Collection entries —
* * *

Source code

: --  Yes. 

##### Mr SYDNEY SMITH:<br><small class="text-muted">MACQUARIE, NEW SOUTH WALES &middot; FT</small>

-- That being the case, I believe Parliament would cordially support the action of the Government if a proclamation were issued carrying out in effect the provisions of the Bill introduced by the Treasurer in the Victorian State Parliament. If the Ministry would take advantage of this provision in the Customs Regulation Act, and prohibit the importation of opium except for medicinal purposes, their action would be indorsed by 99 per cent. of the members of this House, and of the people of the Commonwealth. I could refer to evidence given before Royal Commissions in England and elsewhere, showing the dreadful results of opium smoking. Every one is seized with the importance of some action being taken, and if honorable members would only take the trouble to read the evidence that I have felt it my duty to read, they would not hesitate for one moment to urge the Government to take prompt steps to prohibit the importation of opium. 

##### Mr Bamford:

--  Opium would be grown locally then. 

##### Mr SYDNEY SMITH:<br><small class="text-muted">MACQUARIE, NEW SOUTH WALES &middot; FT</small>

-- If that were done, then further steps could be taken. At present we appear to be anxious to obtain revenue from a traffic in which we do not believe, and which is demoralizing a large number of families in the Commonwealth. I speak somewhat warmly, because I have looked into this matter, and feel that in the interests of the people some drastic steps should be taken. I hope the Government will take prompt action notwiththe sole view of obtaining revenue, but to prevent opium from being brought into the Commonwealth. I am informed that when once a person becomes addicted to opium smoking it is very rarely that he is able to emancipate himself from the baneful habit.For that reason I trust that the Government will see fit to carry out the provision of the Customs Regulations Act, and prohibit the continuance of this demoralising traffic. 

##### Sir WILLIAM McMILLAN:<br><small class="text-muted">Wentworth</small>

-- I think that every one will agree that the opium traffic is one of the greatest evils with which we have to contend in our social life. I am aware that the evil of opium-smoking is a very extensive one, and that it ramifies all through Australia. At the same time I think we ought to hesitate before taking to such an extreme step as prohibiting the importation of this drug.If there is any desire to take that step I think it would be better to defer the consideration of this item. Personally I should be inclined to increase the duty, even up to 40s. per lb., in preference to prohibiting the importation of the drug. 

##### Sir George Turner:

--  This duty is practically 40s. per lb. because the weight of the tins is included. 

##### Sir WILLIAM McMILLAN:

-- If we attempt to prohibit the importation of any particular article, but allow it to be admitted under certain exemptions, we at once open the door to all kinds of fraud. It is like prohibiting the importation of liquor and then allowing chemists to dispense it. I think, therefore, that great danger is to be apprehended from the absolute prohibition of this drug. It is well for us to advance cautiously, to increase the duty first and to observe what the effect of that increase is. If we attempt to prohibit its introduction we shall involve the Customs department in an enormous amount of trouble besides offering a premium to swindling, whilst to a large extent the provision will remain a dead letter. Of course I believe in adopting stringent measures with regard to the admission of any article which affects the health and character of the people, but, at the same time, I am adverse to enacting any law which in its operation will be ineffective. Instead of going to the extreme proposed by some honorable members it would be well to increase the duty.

* * *

What to produce — Each entry should be written out again exactly, with no word left out.

Answer to the exercise —
Source code

: --  Yes. 

##### Mr SYDNEY SMITH:<br><small class="text-muted">MACQUARIE, NEW SOUTH WALES &middot; FT</small>

-- That being the case, I believe Parliament would cordially support the action of the Government if a proclamation were issued carrying out in effect the provisions of the Bill introduced by the Treasurer in the Victorian State Parliament. If the Ministry would take advantage of this provision in the Customs Regulation Act, and prohibit the importation of opium except for medicinal purposes, their action would be indorsed by 99 per cent. of the members of this House, and of the people of the Commonwealth. I could refer to evidence given before Royal Commissions in England and elsewhere, showing the dreadful results of opium smoking. Every one is seized with the importance of some action being taken, and if honorable members would only take the trouble to read the evidence that I have felt it my duty to read, they would not hesitate for one moment to urge the Government to take prompt steps to prohibit the importation of opium. 

##### Mr Bamford:

--  Opium would be grown locally then. 

##### Mr SYDNEY SMITH:<br><small class="text-muted">MACQUARIE, NEW SOUTH WALES &middot; FT</small>

-- If that were done, then further steps could be taken. At present we appear to be anxious to obtain revenue from a traffic in which we do not believe, and which is demoralizing a large number of families in the Commonwealth. I speak somewhat warmly, because I have looked into this matter, and feel that in the interests of the people some drastic steps should be taken. I hope the Government will take prompt action notwiththe sole view of obtaining revenue, but to prevent opium from being brought into the Commonwealth. I am informed that when once a person becomes addicted to opium smoking it is very rarely that he is able to emancipate himself from the baneful habit.For that reason I trust that the Government will see fit to carry out the provision of the Customs Regulations Act, and prohibit the continuance of this demoralising traffic. 

##### Sir WILLIAM McMILLAN:<br><small class="text-muted">Wentworth</small>

-- I think that every one will agree that the opium traffic is one of the greatest evils with which we have to contend in our social life. I am aware that the evil of opium-smoking is a very extensive one, and that it ramifies all through Australia. At the same time I think we ought to hesitate before taking to such an extreme step as prohibiting the importation of this drug.If there is any desire to take that step I think it would be better to defer the consideration of this item. Personally I should be inclined to increase the duty, even up to 40s. per lb., in preference to prohibiting the importation of the drug. 

##### Sir George Turner:

--  This duty is practically 40s. per lb. because the weight of the tins is included. 

##### Sir WILLIAM McMILLAN:

-- If we attempt to prohibit the importation of any particular article, but allow it to be admitted under certain exemptions, we at once open the door to all kinds of fraud. It is like prohibiting the importation of liquor and then allowing chemists to dispense it. I think, therefore, that great danger is to be apprehended from the absolute prohibition of this drug. It is well for us to advance cautiously, to increase the duty first and to observe what the effect of that increase is. If we attempt to prohibit its introduction we shall involve the Customs department in an enormous amount of trouble besides offering a premium to swindling, whilst to a large extent the provision will remain a dead letter. Of course I believe in adopting stringent measures with regard to the admission of any article which affects the health and character of the people, but, at the same time, I am adverse to enacting any law which in its operation will be ineffective. Instead of going to the extreme proposed by some honorable members it would be well to increase the duty.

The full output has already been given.